Each community will have its own way of approving rules, but many processes will look similar to this one.
Giving owners an opportunity to vote on rules allows them to have some control over how the community operates. It would be unfair for board members to have complete control over the implementation of new rules.
Instances where rules are not enforceable
On occasion, a rule that is unenforceable may be proposed. Owners have every right to vote against these types of rules. Furthermore, if an association tried to take action in response to an owner not following an unenforceable rule, it would have a hard time creating a strong case in a courtroom. Rules are considered unenforceable if the rule:
- Violates an owner’s rights or is in conflict with local or state laws, CC&Rs or bylaws
- Can’t realistically or reasonably be enforced by the board
- Was passed without following proper procedures
- Is enforced inconsistently or selectively
The last point is a bit tricky because owners would still be expected to follow the poorly enforced rule. However, someone who believes they are being subjected to inconsistent rule enforcement could take legal action against the association. The owner will need proof that selective enforcement took place, though.
How to promote new rules
When a new rule comes into effect, boards must do what they can to ensure owners know about it. This way, there is little confusion about the change. Most people won’t knowingly break a rule, but they may do so accidentally if they weren’t aware that the rules existed.
Even if the board sent out a notice about the proposed rule, it should follow up with additional communication once the rule comes into effect.
Share the news using multiple communication channels
The best way to inform residents of new rules is to use multiple communication channels. Depending on the resources available to the association, management could use a combination of the following options:
- Resident portal or dedicated communication platform
- Community website
- Physical letter
- Bulletin board
By sharing the news using two or three different methods, you increase the number of people who will see the new notice. If you have property management software like Condo Control, you can even share the message via text or automated voice message. You can also add a copy of the most up-to-date rules in the File Library where any resident can view the document.
Put a positive spin on the rule change
People don’t tend to think of a new rule as good news. Usually, they equate that with more restrictions and limitations. Instead of simply stating what the new rule is, give a short but concrete explanation of the new rule being introduced. Explain how it will benefit the community or clear up confusion about a mirky issue.

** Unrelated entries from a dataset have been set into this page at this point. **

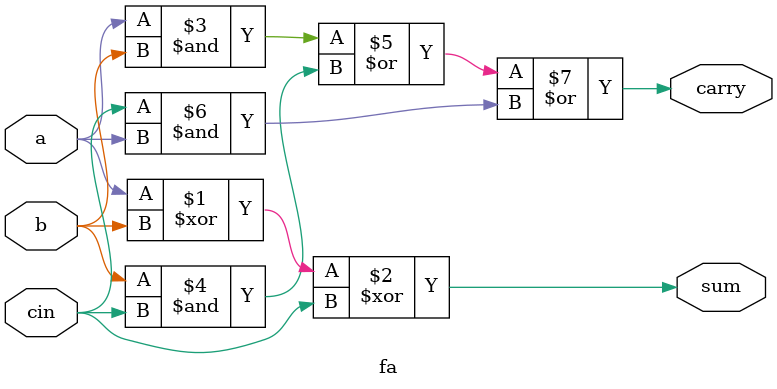
<source format=v>
`timescale 1ns / 1ps

module vedic_multiplier_4bit(
    input [3:0]a,
    input [3:0]b,
    output [8:0]product
    );
    wire [15:0]w;
    wire [7:0]s;
    wire [2:0]c;
    wire [7:0]p;
    wire [3:0]rc2;
    wire [3:0]rc3;
    
    assign p[1:0]= w[1:0];
    assign rc2[1:0]=w[3:2];
    
    vedic_multiplier_2bit v1(a[1:0],b[1:0],w[3:0]);    
    vedic_multiplier_2bit v2(a[1:0],b[3:2],w[7:4]);
    vedic_multiplier_2bit v3(a[3:2],b[1:0],w[11:8]);
    vedic_multiplier_2bit v4(a[3:2],b[3:2],w[15:12]);
    
    ripple_carry_adder rca1(s[3:0],c[0],w[7:4],w[11:8],1'b0);
    
    assign rc2[3:2]=2'b00;
    
    ripple_carry_adder rca2(s[7:4],c[1],s[3:0],rc2[3:0],1'b0);
    
    or(rc3[3],c[0],c[1]);
    assign p[3:2]=s[5:4];
    assign rc3[1:0]=s[7:6];
    assign rc3[2]=1'b0;
    
    ripple_carry_adder rca3(p[7:4],c[2],w[15:12],rc3[3:0],1'b0);
    
    assign product={c[2],p[7:0]};
    
endmodule


module vedic_multiplier_2bit(
    input [1:0] a,
    input [1:0] b,
    output [3:0]product   
    );
    wire [3:0]p;
    wire [3:0]w;
    
    and(p[0],a[0],b[0]);
    and(w[0],a[0],b[1]);
    and(w[1],a[1],b[0]);
    and(w[2],a[1],b[1]);
       
    half_adder adder_1(w[0],w[1],p[1],w[3]);
    half_adder adder_2(w[3],w[2],p[2],p[3]);
    
    assign product={p[3:0]};
    
endmodule

module half_adder(
    input a,b,
    output sum,carry );
    
    assign sum = a ^ b ;
    assign carry = a & b ;
endmodule

module ripple_carry_adder(
    output [3:0] sum,
    output cout,
    input [3:0] a,
    input [3:0] b,
    input cin
);
    wire [3:0] c;
    fa adder1(sum[0], c[0], a[0], b[0], cin);
    fa adder2(sum[1], c[1], a[1], b[1], c[0]);
    fa adder3(sum[2], c[2], a[2], b[2], c[1]);
    fa adder4(sum[3], c[3], a[3], b[3], c[2]);
    assign cout = c[3];
endmodule

module fa(
    output sum, carry,
    input a, b, cin
);
    assign sum = a ^ b ^ cin;
    assign carry = (a & b) | (b & cin) | (cin & a);
endmodule
</source>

Be reasonable, but make sure owners receive notice if they do break a new rule
Residents should also be informed about the consequences of breaking the new rule. This will encourage residents to comply with the new rule.
Enforcing rules is key to maintaining any property’s value and keeping the peace within the community. That’s one key reason why consistent rule enforcement is so important. The board must take action, even if the rule is relatively new.
That being said, condos and HOAs are encouraged to be fair when enforcing a new rule. In most cases, first-time offenders receive a warning letter. The letter should be courteous and void of harsh tones and language. It should detail:
- What rule was broken
- What corrections are needed
- When the corrections must be made
- What happens if the resident doesn’t take the appropriate actions in time
Some residents may forget about the new rule, which is why a warning letter is a good way to address the issue. It informs the resident of the issue without punishing them for making a mistake.
Association rules should always enhance or improve the community’s safety, value and well-being. They should never be created as a way to encroach on residents’ personal lives. Boards must find a balance when creating new rules and ensure that the rules don’t end up being unnecessarily restrictive.